Domingo rolled his eyes heavenward as the first morsel of chocolate melted on his tongue. "Ohh," he exclaimed, leaning against the head of the bed with a contented smile. "I'm not even going to try to act dignified about it. That is transcendent." After a few more moments of rapture he seemed to remember himself. "Chocolate?"
Iris ignored the proffered box. His satisfaction was more than enough for her. "No thanks," she said with a rueful smile. "I've had enough of Viegler's to last a lifetime."
Domingo chuckled, looking down at the box in his hand. All the chocolates were uniform and perfectly smooth. "I think they're all made by machine now."
"I wonder what happened to all the piecework girls?"
"Well," Dom said, "I know for a fact that one of them married a magician."
"Oh?" Iris played along. "And is she happy?"
"Very."
"I have a new trick for you," he said. "I just worked it out." Four weeks gone, and Domingo was as weak as a kitten, but he could still make her smile.
"Just now?"
"I couldn't sleep," he admitted. "Hand me my cards."
Domingo shuffled the cards in an effortless way that still fascinated Iris, even after all these years. He never took his eyes off of her. "Now pick one, but don't show it to me."

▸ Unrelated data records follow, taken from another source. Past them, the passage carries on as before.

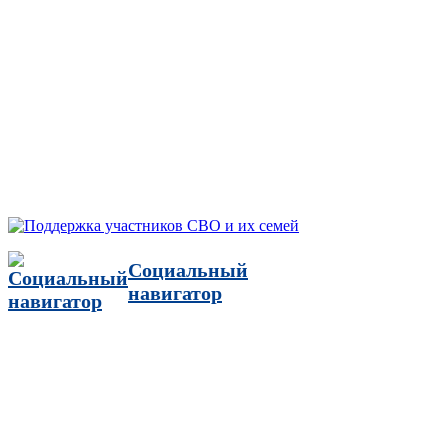
Социальный
навигатор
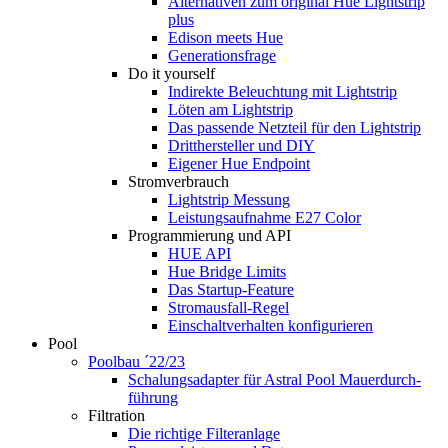
Alternativen zum original Hue Lightstrip
plus
Edison meets Hue
Generationsfrage
Do it yourself
Indirekte Beleuchtung mit Lightstrip
Löten am Lightstrip
Das passende Netzteil für den Lightstrip
Dritthersteller und DIY
Eigener Hue Endpoint
Stromverbrauch
Lightstrip Messung
Leistungsaufnahme E27 Color
Programmierung und API
HUE API
Hue Bridge Limits
Das Startup-Feature
Stromausfall-Regel
Einschaltverhalten konfigurieren
Pool
Poolbau ´22/23
Schalungs­adapter für Astral Pool Mauer­durch­
führung
Filtration
Die richtige Filter­anlage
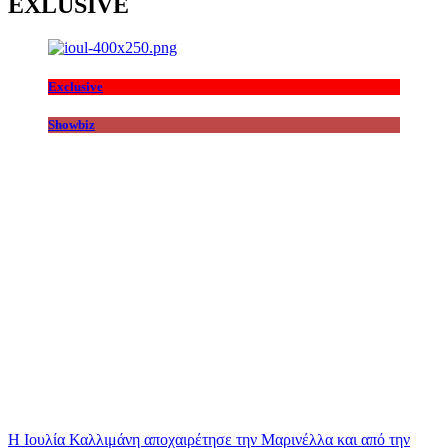
EXLUSIVE
Exclusive
Showbiz
Η Ιουλία Καλλιμάνη αποχαιρέτησε την Μαρινέλλα και από την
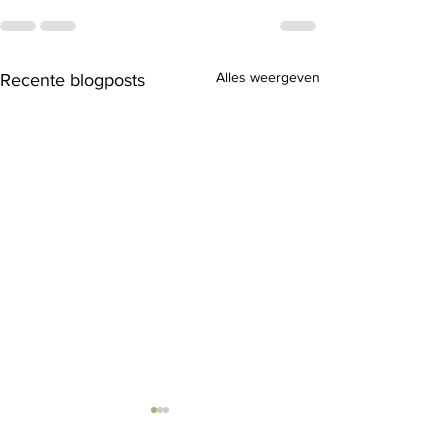
Alles weergeven
Recente blogposts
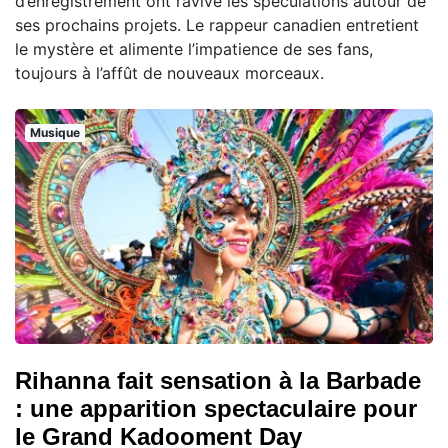
d’enregistrement ont ravivé les spéculations autour de
ses prochains projets. Le rappeur canadien entretient
le mystère et alimente l’impatience de ses fans,
toujours à l’affût de nouveaux morceaux.
Musique
Rihanna fait sensation à la Barbade
: une apparition spectaculaire pour
le Grand Kadooment Day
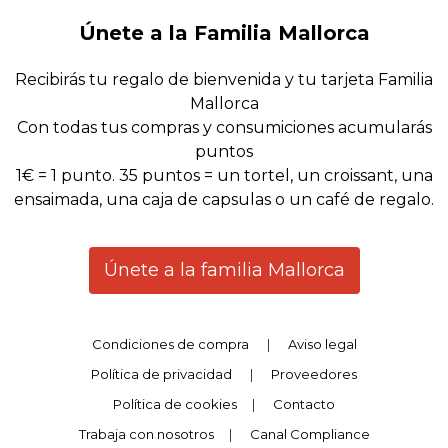
Únete a la Familia Mallorca
Recibirás tu regalo de bienvenida y tu tarjeta Familia
Mallorca
Con todas tus compras y consumiciones acumularás
puntos
1€ = 1 punto. 35 puntos = un tortel, un croissant, una
ensaimada, una caja de capsulas o un café de regalo.
Únete a la familia Mallorca
Condiciones de compra
|
Aviso legal
Política de privacidad
|
Proveedores
Política de cookies
|
Contacto
Trabaja con nosotros
|
Canal Compliance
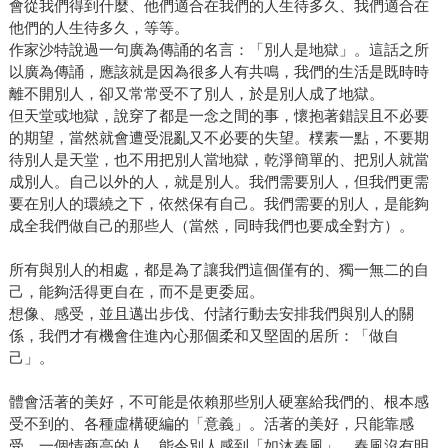
會從我們得到什麼、他們適合在我們的人生待多久、我們適合在
他們的人生待多久，等等。
作家沙特說過一句廣為傳誦的名言：「別人是地獄」。這話之所
以廣為傳誦，應該就是因為很多人有共鳴，我們的生活是既時時
離不開別人，卻又常常受不了別人，於是別人成了地獄。
但天堂或地獄，說穿了都是一念之間的事，懷抱著錯誤且不必要
的期望，當然就會遭受混亂又不必要的失望。樸素一點，不要期
待別人是天堂，也不用把別人當地獄，乾淨簡單的、把別人就當
成別人。自己以外的人，就是別人。我們需要別人，但我們更需
要在別人的環繞之下，依然保有自己。我們需要的別人，是能夠
成全我們做自己的那些人（當然，同時我們也要成全對方）。
所有與別人的相處，都是為了讓我們這個僅有的、獨一無二的自
己，能夠活得更自在，而不是更委屈。
想像、感受，並且邁出步伐、付諸行動去安排我們與別人的關
係，我們才有機會住進內心那個柔和又堅固的居所：「做自
己」。
體會活著的美好，不可能是依賴那些別人硬塞給我們的、根本感
受不到的、各種虛構硬編的「意義」。活著的美好，只能靠感
受。一個情商高的人，能令別人感到「如沐春風」，春風沒有明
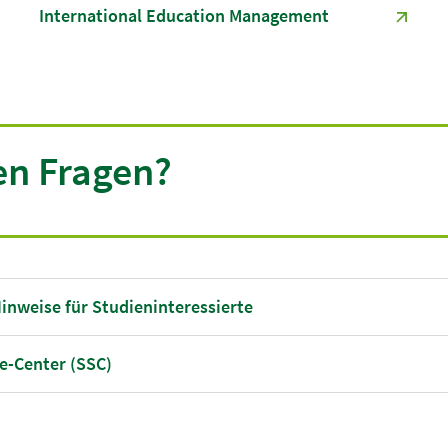
International Education Management
en Fragen?
inweise für Studieninteressierte
e-Center (SSC)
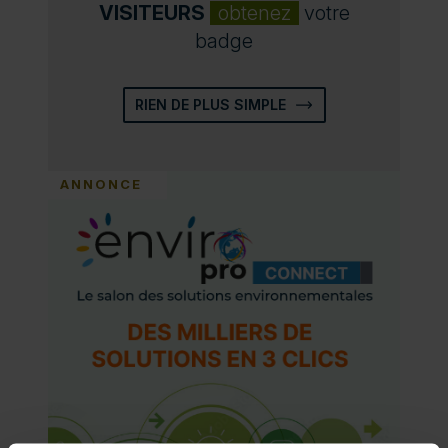
VISITEURS
obtenez
votre
badge
RIEN DE PLUS SIMPLE
ANNONCE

Iris picked. The two of hearts. "Now tear it in half," he instructed her.
"Really?"
He cocked an eyebrow at her. "Yes, really. Just do it." Iris complied. "Now tear it in half again." Domingo leaned forward. "Now put it in my pocket." Iris dropped the torn cardstock into the breast pocket of his pale blue pajama shirt. He took her wrist and placed her hand over his pocket. "Can you feel the pieces in there?"
Iris could feel the torn edges of the cards, and beyond that, the rhythmic thump of Dom's heart beating. For now. "I can," she said.

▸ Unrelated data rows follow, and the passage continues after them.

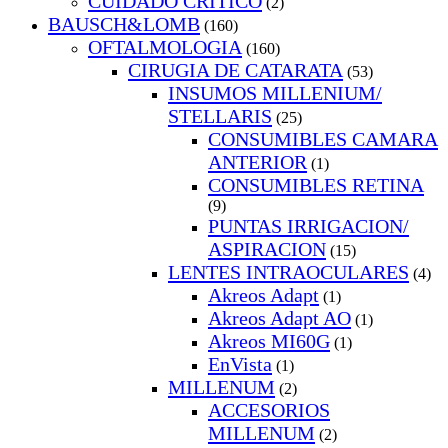
CUIDADO CRITICO
(2)
BAUSCH&LOMB
(160)
OFTALMOLOGIA
(160)
CIRUGIA DE CATARATA
(53)
INSUMOS MILLENIUM/
STELLARIS
(25)
CONSUMIBLES CAMARA
ANTERIOR
(1)
CONSUMIBLES RETINA
(9)
PUNTAS IRRIGACION/
ASPIRACION
(15)
LENTES INTRAOCULARES
(4)
Akreos Adapt
(1)
Akreos Adapt AO
(1)
Akreos MI60G
(1)
EnVista
(1)
MILLENUM
(2)
ACCESORIOS
MILLENUM
(2)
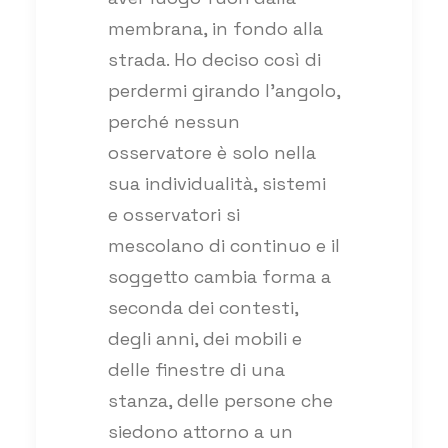
membrana, in fondo alla
strada. Ho deciso così di
perdermi girando l’angolo,
perché nessun
osservatore è solo nella
sua individualità, sistemi
e osservatori si
mescolano di continuo e il
soggetto cambia forma a
seconda dei contesti,
degli anni, dei mobili e
delle finestre di una
stanza, delle persone che
siedono attorno a un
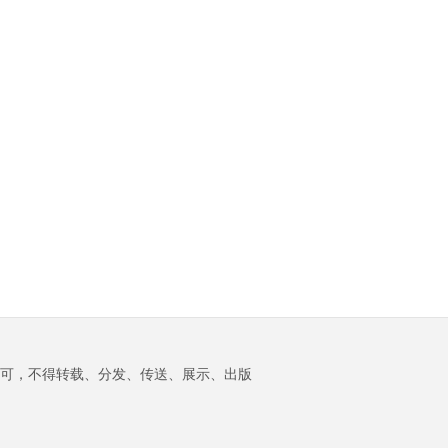
分之二的货物。载重量
赛事的商业权益转让给
国出口企业恢复价格竞
低于一定价格水平的产
下降意味着须投入更多
私人资本的计划，但欧
争力，但日本设备、材
品进口。 最低进口价格
船只才能运输与往常相
洲足球协会联盟
料进口成本以及赴日旅
分别为：多晶硅每公斤
当的货量，水路交..
（UEFA）仍没有放下抵
游费用可能上涨。 据
21美元、太阳能铸锭及
制FIFA赛事这一张牌。
《读卖新闻》7日报道，
晶圆每公斤100美元、太
争议的起点是因凡蒂诺
日本政府计划在宣布美
阳能电池每瓦0.22美元、
推动的“FIFA Forward
日联合外汇干预时，利
太阳..
Enterprises”（FFE）计
用美联储面向外国及国
划。其设想是由FIFA成
际货币当局的“外国和国
立一家独立子公司，将
际货币当局回购协议工
世界杯等重大赛事的商
具”（FIMA Repo
业权益出售给私人投资
Facility）筹措干预资..
者，以此筹集数十亿美
元资金。由于还提出向
各国足球协会提供4000
万美元..
可，不得转载、分发、传送、展示、出版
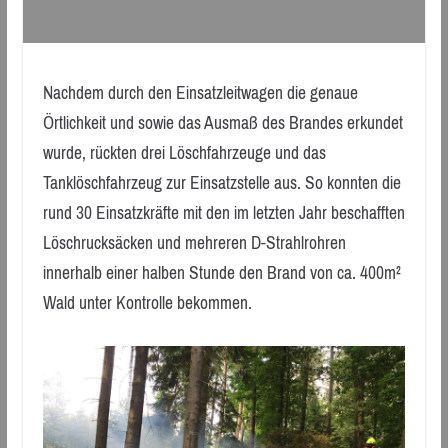
Nachdem durch den Einsatzleitwagen die genaue
Örtlichkeit und sowie das Ausmaß des Brandes erkundet
wurde, rückten drei Löschfahrzeuge und das
Tanklöschfahrzeug zur Einsatzstelle aus. So konnten die
rund 30 Einsatzkräfte mit den im letzten Jahr beschafften
Löschrucksäcken und mehreren D-Strahlrohren
innerhalb einer halben Stunde den Brand von ca. 400m²
Wald unter Kontrolle bekommen.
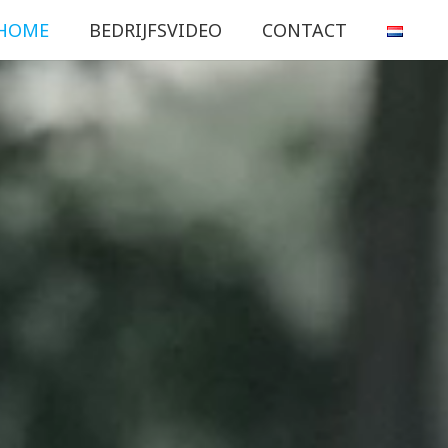
HOME
BEDRIJFSVIDEO
CONTACT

Domingo grinned at her, and spread the rest of the deck on the table before him. He fanned the cards expertly, hovered his open hand above them until he came to the right one. "Is this your card?" The two of hearts. Whole again.
She gasped. After twenty-five years, he could still surprise her. "How did you do that?"
He winked. "Magic."
Iris laid alongside him in the narrow hospital bed. He took up so much less space now than he used to. Gently, she put her arms around his chest. He couldn't even return her embrace, but he kissed the top of her head.

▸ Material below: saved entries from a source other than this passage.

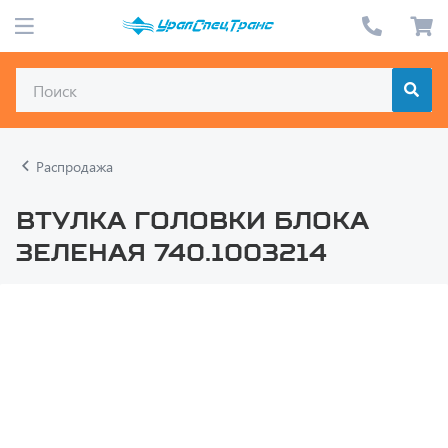
Распродажа
Втулка головки блока
зеленая 740.1003214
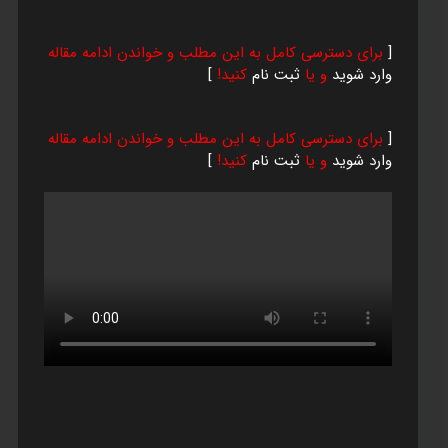
[
برای دسترسی کامل به این مطلب و خواندن ادامه مقاله
وارد شوید
و یا
ثبت نام
کنید!
]
[
برای دسترسی کامل به این مطلب و خواندن ادامه مقاله
وارد شوید
و یا
ثبت نام
کنید!
]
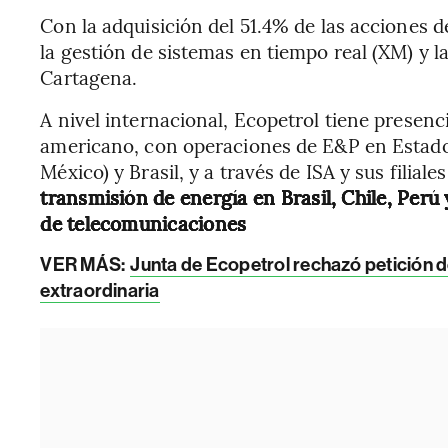
Con la adquisición del 51.4% de las acciones d
la gestión de sistemas en tiempo real (XM) y l
Cartagena.
A nivel internacional, Ecopetrol tiene presenc
americano, con operaciones de E&P en Estado
México) y Brasil, y a través de ISA y sus filial
transmisión de energía en Brasil, Chile, Perú 
de telecomunicaciones
VER MÁS:
Junta de Ecopetrol rechazó petición 
extraordinaria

The children had already said their good-byes.
"Oh, my darling girl," he said. She could barely hear him, he was so weak. "Please don't cry. I never could stand…"
Iris wiped her tears away with the back of her hand and smiled bravely up at him. "That's... better," he managed.
"I love you, Domingo Hennessy."
"I love you, Iris Moss."
She laid her head against his chest and listened as his breathing stilled.
Iris lived until 1973. She never even thought of remarrying, and within a few years there were grandchildren to spoil. Eventually Iris moved in with Violet, who had never married. One night Iris fell asleep in the rocking chair in the kitchen, listening to a program of old songs on the radio. And for a moment it was as if she had never aged. Vi found her there the next morning.
Domingo was coming towards her. He was smiling. "I've missed you," he said.
"Did I die? I don't remember dying."
"Come here," he said. "I've got something to show you."